Une réduction des stocks qui inquiète en interne
Selon l'une des sources, cette diminution des stocks d'ATACMS et de PrSM reflète un choix de l'administration Trump d'éviter des méthodes plus risquées pour frapper des cibles iraniennes, comme l'usage d'avions pilotés. Depuis plusieurs semaines, des responsables militaires auraient averti le président que les stocks d'armements défensifs, notamment les intercepteurs Patriot, très efficaces contre les missiles balistiques, s'amenuisaient également. Un responsable américain a toutefois contesté que ces inquiétudes aient motivé la décision de Trump de renoncer à une nouvelle offensive de grande ampleur en Iran, l'attribuant plutôt à des pressions exercées par les pays du Golfe.
Les stocks défensifs également fortement sollicités
Selon un rapport publié récemment par le Center for Strategic and International Studies (CSIS), environ 65 % des intercepteurs Patriot auraient été utilisés entre février et juillet, tandis que le nombre d'intercepteurs balistiques THAAD dans les stocks américains aurait chuté d'au moins 38 % depuis le début de la guerre. Selon deux des sources, ces estimations correspondent aux données internes américaines, bien que Reuters n'ait pas pu consulter directement ces chiffres.

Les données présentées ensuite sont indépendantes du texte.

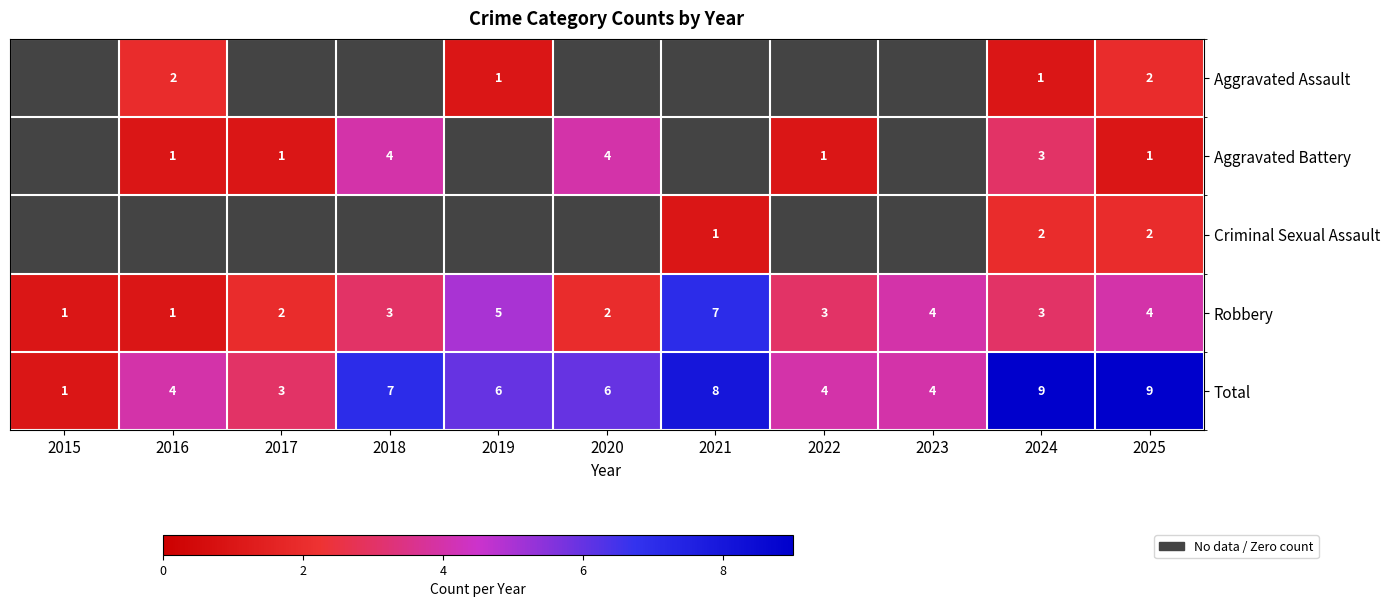

True or false: Robbery has a value of 1.3 at 2023.

False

Les États-Unis auraient par ailleurs consommé un peu moins de la moitié de leur stock mondial de missiles de croisière Tomahawk, une arme navale tirée depuis des destroyers, croiseurs et sous-marins, depuis le début du conflit. Raytheon, filiale de RTX qui produit ces missiles, aurait conclu un accord préliminaire pluriannuel avec le Pentagone pour accroître leur production, dans un contexte de course généralisée à la reconstitution des stocks américains.
Un débat sur l'autorité présidentielle
Ce conflit au Moyen-Orient continue par ailleurs de nourrir un débat sur l'autorité de Donald Trump à mener des hostilités contre l'Iran sans autorisation du Congrès, aucune demande de déclaration de guerre n'ayant été soumise aux élus américains.
Selon plusieurs sources, les États-Unis ont épuisé la quasi-totalité de leurs stocks de missiles ATACMS et PrSM durant la guerre contre l'Iran, et ont consommé près de la moitié de leur stock mondial de Tomahawk, tout en voyant fondre leurs intercepteurs Patriot et THAAD. La Maison Blanche minimise ces inquiétudes, tandis que des responsables militaires et des analystes s'interrogent sur la capacité des États-Unis à faire face à d'autres crises internationales.